Assignment:
Would you return every entry below without a single difference?

--- Records for the task Enclosed Below ---

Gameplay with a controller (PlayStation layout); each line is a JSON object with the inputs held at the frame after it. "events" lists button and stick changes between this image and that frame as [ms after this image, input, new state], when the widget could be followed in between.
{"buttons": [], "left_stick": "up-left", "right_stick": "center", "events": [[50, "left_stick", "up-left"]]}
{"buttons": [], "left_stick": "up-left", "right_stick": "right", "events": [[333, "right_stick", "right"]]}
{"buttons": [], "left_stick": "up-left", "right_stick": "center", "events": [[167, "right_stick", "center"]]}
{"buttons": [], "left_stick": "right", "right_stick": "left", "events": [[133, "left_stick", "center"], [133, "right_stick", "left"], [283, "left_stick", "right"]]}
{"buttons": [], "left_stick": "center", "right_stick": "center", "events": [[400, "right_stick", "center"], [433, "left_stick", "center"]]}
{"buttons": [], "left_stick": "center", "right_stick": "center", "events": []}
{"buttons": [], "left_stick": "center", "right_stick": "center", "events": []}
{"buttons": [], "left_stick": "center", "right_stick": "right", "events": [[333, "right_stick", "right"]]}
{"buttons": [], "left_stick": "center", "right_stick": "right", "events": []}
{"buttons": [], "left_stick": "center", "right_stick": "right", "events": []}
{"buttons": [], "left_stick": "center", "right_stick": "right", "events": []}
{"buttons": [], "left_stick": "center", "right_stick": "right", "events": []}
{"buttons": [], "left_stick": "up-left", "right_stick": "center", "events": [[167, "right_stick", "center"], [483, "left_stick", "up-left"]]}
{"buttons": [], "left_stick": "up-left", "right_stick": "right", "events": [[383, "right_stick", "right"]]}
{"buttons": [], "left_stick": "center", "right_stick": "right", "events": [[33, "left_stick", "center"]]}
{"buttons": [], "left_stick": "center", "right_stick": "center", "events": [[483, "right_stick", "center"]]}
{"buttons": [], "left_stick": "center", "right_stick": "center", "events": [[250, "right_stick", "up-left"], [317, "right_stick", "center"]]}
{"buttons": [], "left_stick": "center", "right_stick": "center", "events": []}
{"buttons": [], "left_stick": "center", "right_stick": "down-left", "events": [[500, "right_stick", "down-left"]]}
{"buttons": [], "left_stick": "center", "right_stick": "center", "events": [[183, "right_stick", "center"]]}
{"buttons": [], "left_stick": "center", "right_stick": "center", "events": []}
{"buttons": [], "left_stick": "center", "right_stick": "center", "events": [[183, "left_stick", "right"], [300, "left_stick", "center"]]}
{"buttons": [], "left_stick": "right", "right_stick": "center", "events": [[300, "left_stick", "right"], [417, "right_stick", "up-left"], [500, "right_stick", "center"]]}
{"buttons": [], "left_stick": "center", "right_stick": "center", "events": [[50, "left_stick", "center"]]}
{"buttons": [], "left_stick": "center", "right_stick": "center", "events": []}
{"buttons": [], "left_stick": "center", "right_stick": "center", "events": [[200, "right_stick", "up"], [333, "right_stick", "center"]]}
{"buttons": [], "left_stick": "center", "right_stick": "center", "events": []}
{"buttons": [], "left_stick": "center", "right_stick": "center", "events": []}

--- End of Enclosed Records for the task ---

Result for this task:
Gameplay with a controller (PlayStation layout); each line is a JSON object with the inputs held at the frame after it. "events" lists button and stick changes between this image and that frame as [ms after this image, input, new state], when the widget could be followed in between.
{"buttons": [], "left_stick": "up-left", "right_stick": "center", "events": [[50, "left_stick", "up-left"]]}
{"buttons": [], "left_stick": "up-left", "right_stick": "right", "events": [[333, "right_stick", "right"]]}
{"buttons": [], "left_stick": "up-left", "right_stick": "center", "events": [[167, "right_stick", "center"]]}
{"buttons": [], "left_stick": "right", "right_stick": "left", "events": [[133, "left_stick", "center"], [133, "right_stick", "left"], [283, "left_stick", "right"]]}
{"buttons": [], "left_stick": "center", "right_stick": "center", "events": [[400, "right_stick", "center"], [433, "left_stick", "center"]]}
{"buttons": [], "left_stick": "center", "right_stick": "center", "events": []}
{"buttons": [], "left_stick": "center", "right_stick": "center", "events": []}
{"buttons": [], "left_stick": "center", "right_stick": "right", "events": [[333, "right_stick", "right"]]}
{"buttons": [], "left_stick": "center", "right_stick": "right", "events": []}
{"buttons": [], "left_stick": "center", "right_stick": "right", "events": []}
{"buttons": [], "left_stick": "center", "right_stick": "right", "events": []}
{"buttons": [], "left_stick": "center", "right_stick": "right", "events": []}
{"buttons": [], "left_stick": "up-left", "right_stick": "center", "events": [[167, "right_stick", "center"], [483, "left_stick", "up-left"]]}
{"buttons": [], "left_stick": "up-left", "right_stick": "right", "events": [[383, "right_stick", "right"]]}
{"buttons": [], "left_stick": "center", "right_stick": "right", "events": [[33, "left_stick", "center"]]}
{"buttons": [], "left_stick": "center", "right_stick": "center", "events": [[483, "right_stick", "center"]]}
{"buttons": [], "left_stick": "center", "right_stick": "center", "events": [[250, "right_stick", "up-left"], [317, "right_stick", "center"]]}
{"buttons": [], "left_stick": "center", "right_stick": "center", "events": []}
{"buttons": [], "left_stick": "center", "right_stick": "down-left", "events": [[500, "right_stick", "down-left"]]}
{"buttons": [], "left_stick": "center", "right_stick": "center", "events": [[183, "right_stick", "center"]]}
{"buttons": [], "left_stick": "center", "right_stick": "center", "events": []}
{"buttons": [], "left_stick": "center", "right_stick": "center", "events": [[183, "left_stick", "right"], [300, "left_stick", "center"]]}
{"buttons": [], "left_stick": "right", "right_stick": "center", "events": [[300, "left_stick", "right"], [417, "right_stick", "up-left"], [500, "right_stick", "center"]]}
{"buttons": [], "left_stick": "center", "right_stick": "center", "events": [[50, "left_stick", "center"]]}
{"buttons": [], "left_stick": "center", "right_stick": "center", "events": []}
{"buttons": [], "left_stick": "center", "right_stick": "center", "events": [[200, "right_stick", "up"], [333, "right_stick", "center"]]}
{"buttons": [], "left_stick": "center", "right_stick": "center", "events": []}
{"buttons": [], "left_stick": "center", "right_stick": "center", "events": []}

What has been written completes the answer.